Lake Maracaibo once supported a healthy commercial fishing industry but today individuals risk the toxic pollution to get some food, if they are able to catch any fish at all. Commercial catches used to be around a tonne of fish per week. Today the catches rarely exceeds 300 kilograms. Sometimes the daily catch is less than 20 kilograms of fish. Once common commercial fish species such as Bocachico and shrimp have almost entirely disappeared in the lake area.

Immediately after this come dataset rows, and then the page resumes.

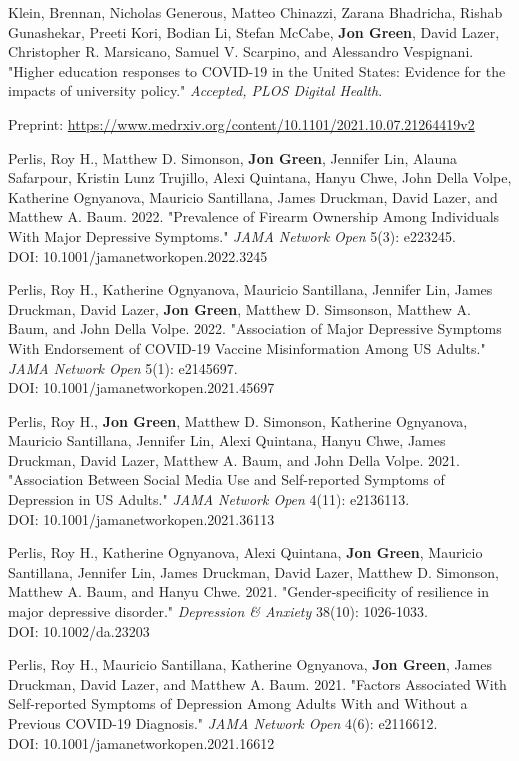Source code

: \documentclass[letterpaper]{article}
\renewenvironment{itemize}{
  \begin{list}{}{
    \setlength{\leftmargin}{1.5em}
  }
}{
  \end{list}
}
\begin{document}
\begin{etaremune}

\item Klein, Brennan, Nicholas Generous, Matteo Chinazzi, Zarana Bhadricha, Rishab Gunashekar, Preeti Kori, Bodian Li, Stefan McCabe, \textbf{Jon Green}, David Lazer, Christopher R. Marsicano, Samuel V. Scarpino, and Alessandro Vespignani. "Higher education responses to COVID-19 in the United States: Evidence for the impacts of university policy." \textit{Accepted, PLOS Digital Health}.
\begin{itemize}
\item Preprint: \url{https://www.medrxiv.org/content/10.1101/2021.10.07.21264419v2}
\end{itemize}

\item  Perlis, Roy H., Matthew D. Simonson, \textbf{Jon Green}, Jennifer Lin, Alauna Safarpour, Kristin Lunz Trujillo, Alexi Quintana, Hanyu Chwe, John Della Volpe, Katherine Ognyanova, Mauricio Santillana,  James Druckman, David Lazer, and Matthew A. Baum. 2022. "Prevalence of Firearm Ownership Among Individuals With Major Depressive Symptoms." \textit{JAMA Network Open} 5(3): e223245. \\
DOI: 10.1001/jamanetworkopen.2022.3245

\item  Perlis, Roy H., Katherine Ognyanova, Mauricio Santillana, Jennifer Lin, James Druckman, David Lazer,  \textbf{Jon Green}, Matthew D. Simsonson, Matthew A. Baum, and John Della Volpe. 2022. "Association of Major Depressive Symptoms With Endorsement of COVID-19 Vaccine Misinformation Among US Adults." \textit{JAMA Network Open} 5(1): e2145697. \\
DOI: 10.1001/jamanetworkopen.2021.45697

\item  Perlis, Roy H., \textbf{Jon Green}, Matthew D. Simonson, Katherine Ognyanova, Mauricio Santillana, Jennifer Lin, Alexi Quintana, Hanyu Chwe, James Druckman, David Lazer, Matthew A. Baum, and John Della Volpe. 2021. "Association Between Social Media Use and Self-reported Symptoms of Depression in US Adults." \textit{JAMA Network Open} 4(11): e2136113. \\
DOI: 10.1001/jamanetworkopen.2021.36113

\item  Perlis, Roy H., Katherine Ognyanova, Alexi Quintana, \textbf{Jon Green}, Mauricio Santillana, Jennifer Lin, James Druckman, David Lazer, Matthew D. Simonson, Matthew A. Baum, and Hanyu Chwe. 2021. "Gender-specificity of resilience in major depressive disorder." \textit{Depression \& Anxiety} 38(10): 1026-1033. \\
DOI: 10.1002/da.23203

\item  Perlis, Roy H., Mauricio Santillana, Katherine Ognyanova, \textbf{Jon Green}, James Druckman, David Lazer, and Matthew A. Baum. 2021. "Factors Associated With Self-reported Symptoms of Depression Among Adults With and Without a Previous COVID-19 Diagnosis." \textit{JAMA Network Open} 4(6): e2116612. \\
DOI: 10.1001/jamanetworkopen.2021.16612
\end{etaremune}
\end{document}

The impact of the oil prices declining was mentioned in this previous post which considered the economic turmoil within the country. It highlighted the crippling inflation rate (which has worsened due to printing more money). Inflation has hit 6000% and could hit 13000% by the end of 2018. Since 2016 the situation has not improved as can be seen in this Business Week article. Maintenance of oil facilities has recently stopped. Maintenance workers are no longer employed having been made redundant due to the political and economic situation in Venezuela. Those remaining oil workers can no longer afford to live or even buy basic food provisions. There are reports of “children dying of malnutrition and adults sifting garbage for table scraps” as people try to survive. Oil production has declined mainly due to corruption within the oil industry. The population is suffering from the economic consequences with 64 percent of the country’s residents losing weight during 2017. Oil workers have become malnourished. The Maduro Government regime has purged the industry, although the Times notes that this may have been due to errors made by his predecessor President Hugo Chavez. Hyperinflation within the country has made wages worthless. Oil output from 2001-2017 has declined by around 33%. It is set to decline further this year.
Lake Maracaibo and its people are suffering from prolonged oil pollution. The pollution has been exacerbated by political, economic and geographical factors. Geography of the basin restricts polluted water being exchanged with the sea. Linked to these factors are decisions to reduce maintenance which has led to human and environmental tragedies around the heartland of one of Venezuela’s main oil production areas. People and the environment share a similar fate in the Lake Maracaibo area: both are experiencing extreme stresses that should not continue.